## PROBLEM TO WORK ON
Wherever the line with "G04 #@! TO.C,C2*" sits in the listing below, transcribe from it up to and including the line with "X135927000Y-106306600D03*", exactly, and leave the remaining lines out.

## THE DATA
-- -- --
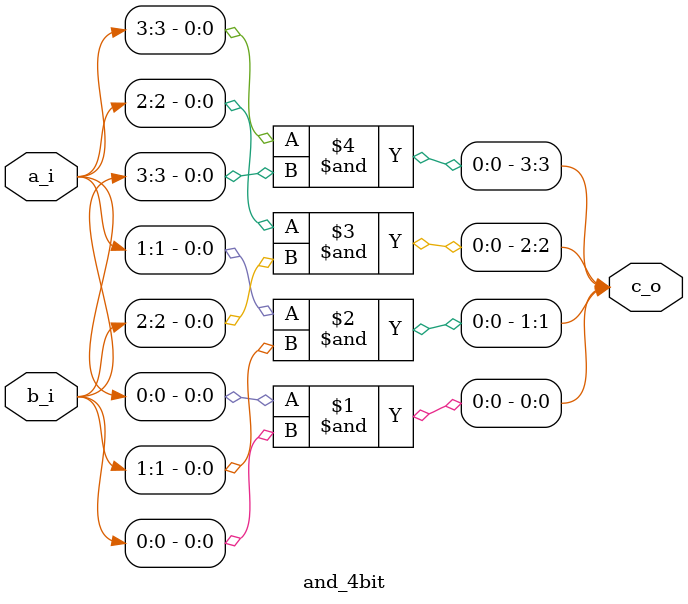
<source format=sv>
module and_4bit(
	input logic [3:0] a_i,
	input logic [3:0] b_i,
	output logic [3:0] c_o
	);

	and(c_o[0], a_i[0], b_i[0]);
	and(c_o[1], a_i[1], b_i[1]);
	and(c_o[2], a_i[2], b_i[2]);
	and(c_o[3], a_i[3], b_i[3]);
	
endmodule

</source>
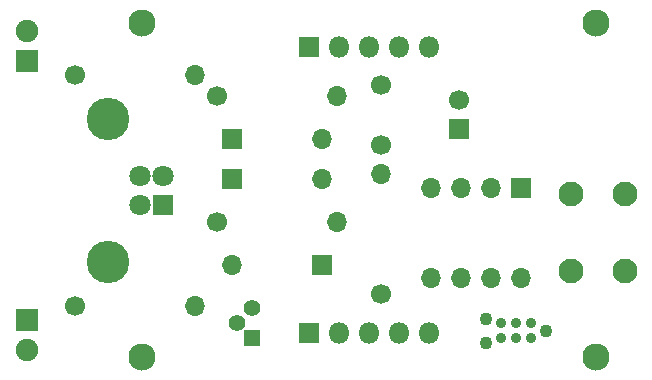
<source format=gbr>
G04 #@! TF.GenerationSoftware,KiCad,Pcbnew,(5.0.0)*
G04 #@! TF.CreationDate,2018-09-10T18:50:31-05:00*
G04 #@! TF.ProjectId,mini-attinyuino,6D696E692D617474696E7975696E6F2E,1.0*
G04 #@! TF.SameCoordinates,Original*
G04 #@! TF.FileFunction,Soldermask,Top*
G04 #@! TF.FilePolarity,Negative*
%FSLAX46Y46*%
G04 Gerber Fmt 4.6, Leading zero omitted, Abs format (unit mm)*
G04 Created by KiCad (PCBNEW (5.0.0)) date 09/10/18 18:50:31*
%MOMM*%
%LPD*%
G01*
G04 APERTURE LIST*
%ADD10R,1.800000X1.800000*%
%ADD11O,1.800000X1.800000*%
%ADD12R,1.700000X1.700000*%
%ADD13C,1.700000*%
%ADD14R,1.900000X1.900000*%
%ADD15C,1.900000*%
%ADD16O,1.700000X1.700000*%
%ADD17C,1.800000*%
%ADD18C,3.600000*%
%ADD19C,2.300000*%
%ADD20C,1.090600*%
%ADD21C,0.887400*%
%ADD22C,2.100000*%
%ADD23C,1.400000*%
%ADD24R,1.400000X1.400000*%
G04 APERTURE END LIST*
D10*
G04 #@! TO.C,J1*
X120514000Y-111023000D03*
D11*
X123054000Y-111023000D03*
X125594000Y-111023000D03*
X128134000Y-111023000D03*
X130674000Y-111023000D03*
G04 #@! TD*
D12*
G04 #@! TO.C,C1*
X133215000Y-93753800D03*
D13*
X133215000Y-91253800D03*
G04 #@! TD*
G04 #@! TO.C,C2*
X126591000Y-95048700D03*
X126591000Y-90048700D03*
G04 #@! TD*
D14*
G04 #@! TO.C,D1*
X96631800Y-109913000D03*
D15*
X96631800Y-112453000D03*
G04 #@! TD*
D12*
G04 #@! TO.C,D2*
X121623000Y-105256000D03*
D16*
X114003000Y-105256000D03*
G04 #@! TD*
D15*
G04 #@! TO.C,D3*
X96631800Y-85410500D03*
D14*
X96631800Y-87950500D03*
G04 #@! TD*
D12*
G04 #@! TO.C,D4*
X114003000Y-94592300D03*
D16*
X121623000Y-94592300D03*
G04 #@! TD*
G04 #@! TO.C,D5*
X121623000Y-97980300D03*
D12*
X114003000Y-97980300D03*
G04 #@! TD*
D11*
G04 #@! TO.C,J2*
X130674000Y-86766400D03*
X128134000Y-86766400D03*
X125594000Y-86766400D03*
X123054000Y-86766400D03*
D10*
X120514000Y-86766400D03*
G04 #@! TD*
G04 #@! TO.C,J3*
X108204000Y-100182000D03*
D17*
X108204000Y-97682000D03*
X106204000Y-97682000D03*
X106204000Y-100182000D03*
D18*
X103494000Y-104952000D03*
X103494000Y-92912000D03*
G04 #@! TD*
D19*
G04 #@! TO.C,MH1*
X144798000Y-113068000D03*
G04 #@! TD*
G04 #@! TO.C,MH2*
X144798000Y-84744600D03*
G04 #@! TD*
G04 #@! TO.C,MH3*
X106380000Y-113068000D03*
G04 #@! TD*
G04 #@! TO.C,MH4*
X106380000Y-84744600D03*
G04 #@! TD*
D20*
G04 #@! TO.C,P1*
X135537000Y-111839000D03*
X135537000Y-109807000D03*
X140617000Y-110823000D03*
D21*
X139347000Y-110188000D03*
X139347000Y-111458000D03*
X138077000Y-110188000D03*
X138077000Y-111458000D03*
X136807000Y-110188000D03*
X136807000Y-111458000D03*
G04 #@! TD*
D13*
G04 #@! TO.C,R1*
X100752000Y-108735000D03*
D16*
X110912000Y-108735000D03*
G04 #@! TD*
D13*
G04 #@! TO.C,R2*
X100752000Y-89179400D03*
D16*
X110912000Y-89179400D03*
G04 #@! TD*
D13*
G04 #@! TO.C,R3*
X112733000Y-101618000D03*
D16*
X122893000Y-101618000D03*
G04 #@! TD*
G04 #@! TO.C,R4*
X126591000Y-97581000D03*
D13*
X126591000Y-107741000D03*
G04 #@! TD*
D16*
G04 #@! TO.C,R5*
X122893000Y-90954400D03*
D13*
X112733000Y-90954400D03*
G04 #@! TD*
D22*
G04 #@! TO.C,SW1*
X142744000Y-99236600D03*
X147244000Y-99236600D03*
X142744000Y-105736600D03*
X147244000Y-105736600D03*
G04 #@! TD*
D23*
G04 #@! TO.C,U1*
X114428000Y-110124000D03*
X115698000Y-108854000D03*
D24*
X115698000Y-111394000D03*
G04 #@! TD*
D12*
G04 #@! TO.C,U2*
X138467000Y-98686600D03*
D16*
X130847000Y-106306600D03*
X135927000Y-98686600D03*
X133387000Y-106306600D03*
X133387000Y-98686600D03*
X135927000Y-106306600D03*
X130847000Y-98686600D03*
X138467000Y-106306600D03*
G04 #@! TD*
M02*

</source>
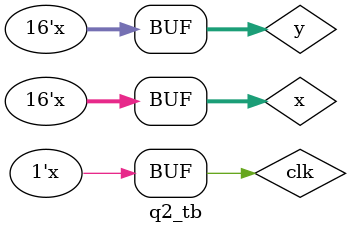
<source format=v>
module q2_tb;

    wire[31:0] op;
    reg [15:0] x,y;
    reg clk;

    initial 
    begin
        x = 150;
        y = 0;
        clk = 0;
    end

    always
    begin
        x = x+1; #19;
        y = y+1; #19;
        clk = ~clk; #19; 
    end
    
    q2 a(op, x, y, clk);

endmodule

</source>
-- -- --
## TASK SOLUTION
G04 #@! TO.C,C2*
X126591000Y-95048700D03*
X126591000Y-90048700D03*
G04 #@! TD*
D14*
G04 #@! TO.C,D1*
X96631800Y-109913000D03*
D15*
X96631800Y-112453000D03*
G04 #@! TD*
D12*
G04 #@! TO.C,D2*
X121623000Y-105256000D03*
D16*
X114003000Y-105256000D03*
G04 #@! TD*
D15*
G04 #@! TO.C,D3*
X96631800Y-85410500D03*
D14*
X96631800Y-87950500D03*
G04 #@! TD*
D12*
G04 #@! TO.C,D4*
X114003000Y-94592300D03*
D16*
X121623000Y-94592300D03*
G04 #@! TD*
G04 #@! TO.C,D5*
X121623000Y-97980300D03*
D12*
X114003000Y-97980300D03*
G04 #@! TD*
D11*
G04 #@! TO.C,J2*
X130674000Y-86766400D03*
X128134000Y-86766400D03*
X125594000Y-86766400D03*
X123054000Y-86766400D03*
D10*
X120514000Y-86766400D03*
G04 #@! TD*
G04 #@! TO.C,J3*
X108204000Y-100182000D03*
D17*
X108204000Y-97682000D03*
X106204000Y-97682000D03*
X106204000Y-100182000D03*
D18*
X103494000Y-104952000D03*
X103494000Y-92912000D03*
G04 #@! TD*
D19*
G04 #@! TO.C,MH1*
X144798000Y-113068000D03*
G04 #@! TD*
G04 #@! TO.C,MH2*
X144798000Y-84744600D03*
G04 #@! TD*
G04 #@! TO.C,MH3*
X106380000Y-113068000D03*
G04 #@! TD*
G04 #@! TO.C,MH4*
X106380000Y-84744600D03*
G04 #@! TD*
D20*
G04 #@! TO.C,P1*
X135537000Y-111839000D03*
X135537000Y-109807000D03*
X140617000Y-110823000D03*
D21*
X139347000Y-110188000D03*
X139347000Y-111458000D03*
X138077000Y-110188000D03*
X138077000Y-111458000D03*
X136807000Y-110188000D03*
X136807000Y-111458000D03*
G04 #@! TD*
D13*
G04 #@! TO.C,R1*
X100752000Y-108735000D03*
D16*
X110912000Y-108735000D03*
G04 #@! TD*
D13*
G04 #@! TO.C,R2*
X100752000Y-89179400D03*
D16*
X110912000Y-89179400D03*
G04 #@! TD*
D13*
G04 #@! TO.C,R3*
X112733000Y-101618000D03*
D16*
X122893000Y-101618000D03*
G04 #@! TD*
G04 #@! TO.C,R4*
X126591000Y-97581000D03*
D13*
X126591000Y-107741000D03*
G04 #@! TD*
D16*
G04 #@! TO.C,R5*
X122893000Y-90954400D03*
D13*
X112733000Y-90954400D03*
G04 #@! TD*
D22*
G04 #@! TO.C,SW1*
X142744000Y-99236600D03*
X147244000Y-99236600D03*
X142744000Y-105736600D03*
X147244000Y-105736600D03*
G04 #@! TD*
D23*
G04 #@! TO.C,U1*
X114428000Y-110124000D03*
X115698000Y-108854000D03*
D24*
X115698000Y-111394000D03*
G04 #@! TD*
D12*
G04 #@! TO.C,U2*
X138467000Y-98686600D03*
D16*
X130847000Y-106306600D03*
X135927000Y-98686600D03*
X133387000Y-106306600D03*
X133387000Y-98686600D03*
X135927000Y-106306600D03*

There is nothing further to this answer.